Nel luglio 2024, erano previste circa 90 ordinazioni sacerdotali cattoliche in tutto il Paese, segno evidente dell’influenza della Chiesa nella società burundese. Questo significativo aumento delle vocazioni locali segna un netto cambiamento rispetto agli anni Sessanta, quando i sacerdoti indigeni erano rari, e conferma il ruolo centrale della Chiesa come guida morale, consigliera spirituale ed educatrice civica, in particolare nei momenti di crisi[19].
Nel settembre 2024, la visita in Burundi del vescovo Anthony Poggo, Segretario Generale della Comunione Anglicana, ha contribuito a rafforzare la cooperazione interconfessionale. Il presule ha elogiato la Chiesa anglicana del Burundi per la sua resilienza nell’affrontare sfide complesse, come la povertà e l’ingiustizia sociale, spesso aggravate da episodi di discriminazione religiosa. La visita ha ribadito il valore della libertà religiosa e l’importanza del sostegno reciproco nella promozione dell’armonia sociale[20].
Benché a maggioranza cristiana, il Burundi è caratterizzato dalla presenza di una minoranza musulmana, in gran parte sunnita e residente soprattutto nei centri urbani[21]. Il 23 dicembre 2024, il Gran Muftì dell’Uganda, Sheikh Shaban Ramadhan Mubaje, ha elogiato la comunità musulmana burundese per aver garantito una transizione di leadership fluida, culminata con l’insediamento di Sheikh Salum Nayabagabo come nuovo Muftì del Paese. Il messaggio del Gran Muftì, consegnato dal suo vice Sheikh Muhammad Ali Waiswa, ha sottolineato l’unità e la lealtà della comunità, testimoniate dalla massiccia partecipazione alla cerimonia presso lo Stadio Nazionale di Calcio di Gitega. In rappresentanza del governo, Révérien Ndikuriyo ha lodato l’impegno della comunità islamica e ribadito il sostegno delle istituzioni statali alla nuova leadership religiosa[22].
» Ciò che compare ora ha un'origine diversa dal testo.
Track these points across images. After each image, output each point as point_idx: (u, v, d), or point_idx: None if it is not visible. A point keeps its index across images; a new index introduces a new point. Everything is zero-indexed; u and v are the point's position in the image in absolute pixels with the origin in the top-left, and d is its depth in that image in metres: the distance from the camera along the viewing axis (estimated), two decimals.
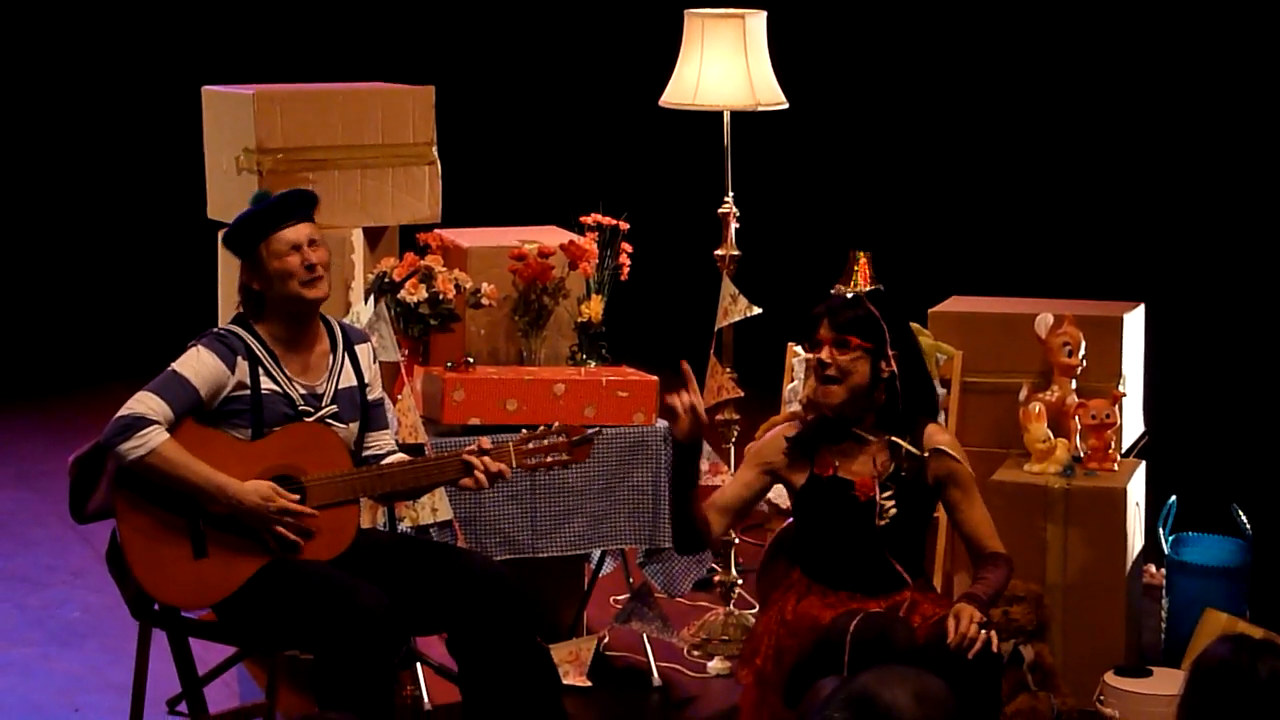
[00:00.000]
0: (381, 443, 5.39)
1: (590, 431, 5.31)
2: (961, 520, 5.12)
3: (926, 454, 5.06)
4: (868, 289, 5.13)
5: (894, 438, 5.06)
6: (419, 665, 6.06)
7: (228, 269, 6.69)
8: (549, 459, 5.29)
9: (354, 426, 5.29)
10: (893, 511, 5.03)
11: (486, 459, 5.19)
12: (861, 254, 5.10)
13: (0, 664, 6.52)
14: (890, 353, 5.04)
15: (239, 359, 5.12)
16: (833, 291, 5.14)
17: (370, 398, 5.35)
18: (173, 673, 5.48)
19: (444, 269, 6.19)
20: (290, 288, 5.17)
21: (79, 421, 9.20)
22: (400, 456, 5.40)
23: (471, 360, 6.17)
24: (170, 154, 9.46)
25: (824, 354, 5.02)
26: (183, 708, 5.61)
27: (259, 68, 8.65)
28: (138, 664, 5.41)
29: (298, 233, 5.20)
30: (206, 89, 6.86)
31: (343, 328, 5.35)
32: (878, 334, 5.04)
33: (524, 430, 5.33)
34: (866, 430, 5.07)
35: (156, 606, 5.24)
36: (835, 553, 5.07)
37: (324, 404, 5.21)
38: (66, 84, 11.40)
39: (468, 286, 6.22)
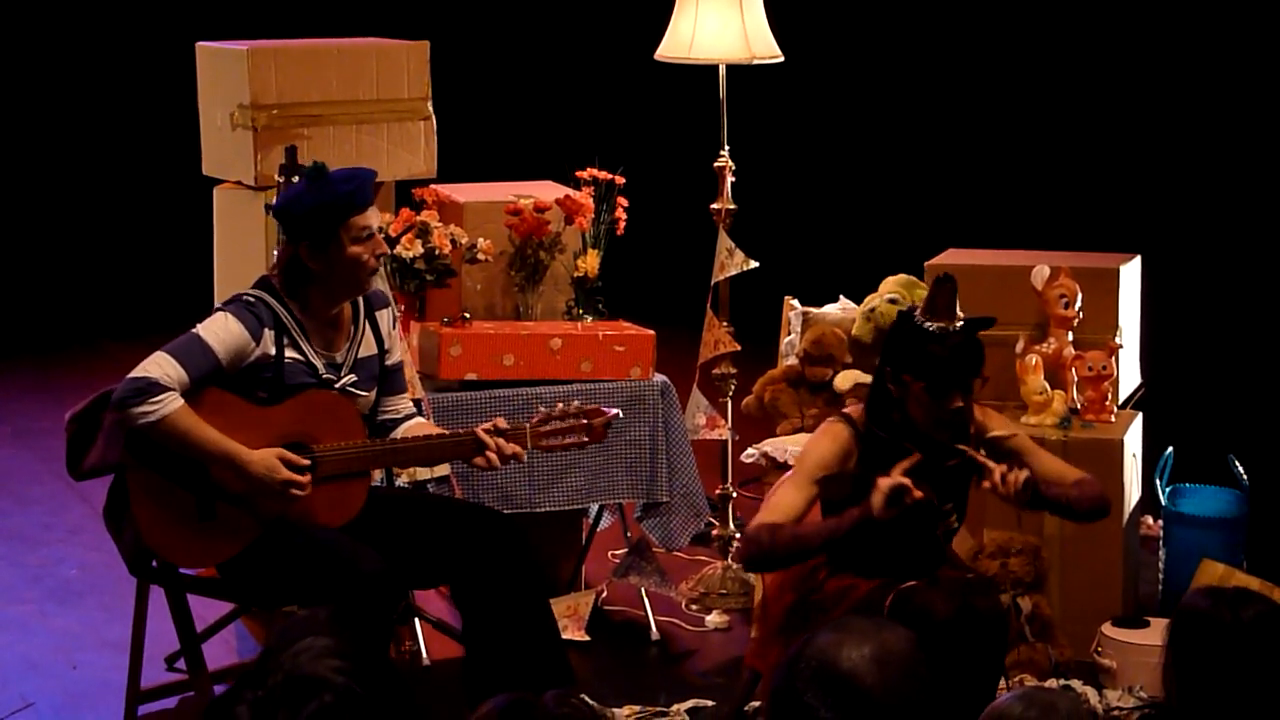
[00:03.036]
0: (398, 407, 5.37)
1: (610, 414, 5.29)
2: (1039, 482, 4.97)
3: (982, 451, 4.93)
4: (962, 320, 4.90)
5: (963, 447, 4.90)
6: (417, 620, 6.07)
7: (224, 226, 6.69)
8: (566, 439, 5.27)
9: (373, 394, 5.28)
10: (955, 526, 5.00)
11: (501, 440, 5.16)
12: (945, 281, 4.90)
13: None
14: None
15: (266, 330, 5.04)
16: (929, 328, 4.88)
17: (388, 363, 5.32)
18: (171, 630, 5.49)
19: (440, 224, 6.18)
20: (356, 276, 5.10)
21: (75, 379, 9.20)
22: (418, 420, 5.39)
23: (468, 316, 6.17)
24: (164, 111, 9.43)
25: (959, 401, 4.83)
26: (181, 664, 5.63)
27: (253, 24, 8.63)
28: (136, 620, 5.42)
29: (374, 216, 5.13)
30: (200, 45, 6.83)
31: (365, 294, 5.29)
32: None
33: (541, 409, 5.31)
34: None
35: (154, 563, 5.24)
36: (885, 550, 4.92)
37: (343, 373, 5.18)
38: (60, 42, 11.36)
39: (464, 242, 6.21)
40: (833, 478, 4.86)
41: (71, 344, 10.18)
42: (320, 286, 5.11)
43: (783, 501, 4.86)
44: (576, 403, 5.30)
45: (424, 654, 6.09)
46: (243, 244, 6.52)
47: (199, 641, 5.42)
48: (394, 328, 5.36)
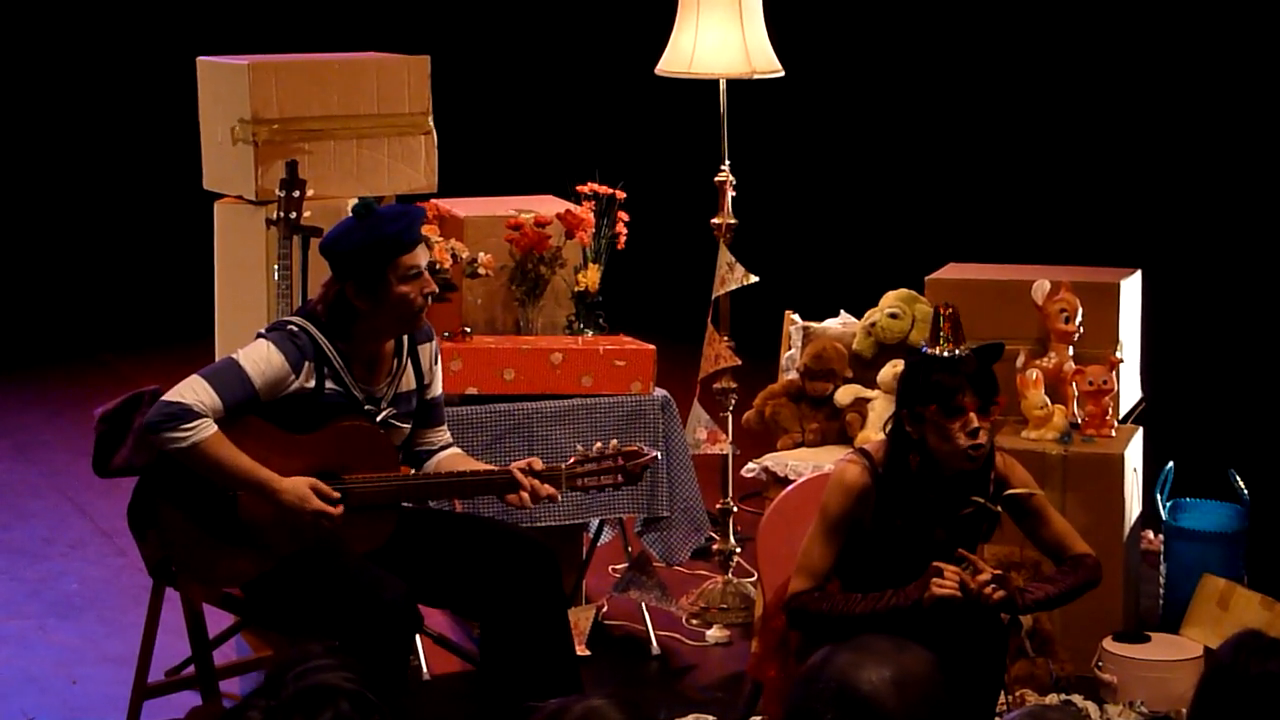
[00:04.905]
0: (434, 439, 5.35)
1: (648, 455, 5.24)
2: (1039, 541, 4.99)
3: (999, 509, 4.91)
4: (965, 348, 4.86)
5: (978, 498, 4.87)
6: (418, 635, 6.06)
7: (225, 241, 6.69)
8: (602, 480, 5.23)
9: (409, 426, 5.26)
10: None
11: (536, 481, 5.13)
12: (945, 309, 4.88)
13: None
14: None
15: (307, 362, 5.00)
16: (930, 352, 4.85)
17: (428, 397, 5.28)
18: (173, 644, 5.48)
19: (440, 239, 6.19)
20: (404, 315, 5.05)
21: (76, 394, 9.20)
22: (453, 451, 5.37)
23: (469, 330, 6.17)
24: (165, 125, 9.44)
25: (975, 421, 4.75)
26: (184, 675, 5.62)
27: (254, 38, 8.63)
28: (148, 624, 5.39)
29: (423, 254, 5.07)
30: (201, 60, 6.84)
31: None
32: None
33: (580, 447, 5.26)
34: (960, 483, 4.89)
35: (174, 568, 5.22)
36: (892, 578, 4.87)
37: (383, 406, 5.15)
38: (61, 56, 11.37)
39: (464, 256, 6.21)
40: (855, 525, 4.85)
41: (72, 358, 10.17)
42: (366, 324, 5.06)
43: (813, 562, 4.87)
44: (615, 442, 5.25)
45: (424, 669, 6.08)
46: (243, 259, 6.52)
47: (210, 648, 5.41)
48: (435, 362, 5.31)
Il 28 dicembre 2024, il presidente Évariste Ndayishimiye e la First Lady Angéline Ndayubaha hanno partecipato alla Preghiera Nazionale di Ringraziamento tenutasi a Bujumbura. La cerimonia è stata presieduta dall’arcivescovo cattolico della città, monsignor Gervais Banshimiyubusa[23].
Prospettive per la libertà religiosa
Permangono preoccupazioni in Burundi, in particolare per quanto riguarda la deriva autoritaria della politica, che, pur non interessando direttamente la libertà religiosa, ha rilevanti ripercussioni sui diritti umani. Nonostante le tutele costituzionali, le autorità hanno progressivamente politicizzato il discorso religioso e intensificato il controllo sulle organizzazioni religiose, soprattutto nei confronti di quelle critiche verso il governo. Ciò ha limitato la loro autonomia, in particolare nelle attività umanitarie e di costruzione della pace connesse alla crisi regionale.
Anche la legge del 2022 sulle organizzazioni religiose continua a suscitare preoccupazioni, soprattutto per il suo potenziale impatto sull’esercizio della libertà religiosa e per il livello di ingerenza statale che comporta. Nonostante queste sfide, nel Paese si è registrato un rinnovato slancio evangelizzatore da parte dei giovani e un rafforzamento del dialogo interreligioso, che ha favorito l’unità. La comunità musulmana ha altresì vissuto una transizione verso una nuova leadership improntata all’unità. Le prospettive per la libertà religiosa restano sostanzialmente invariate.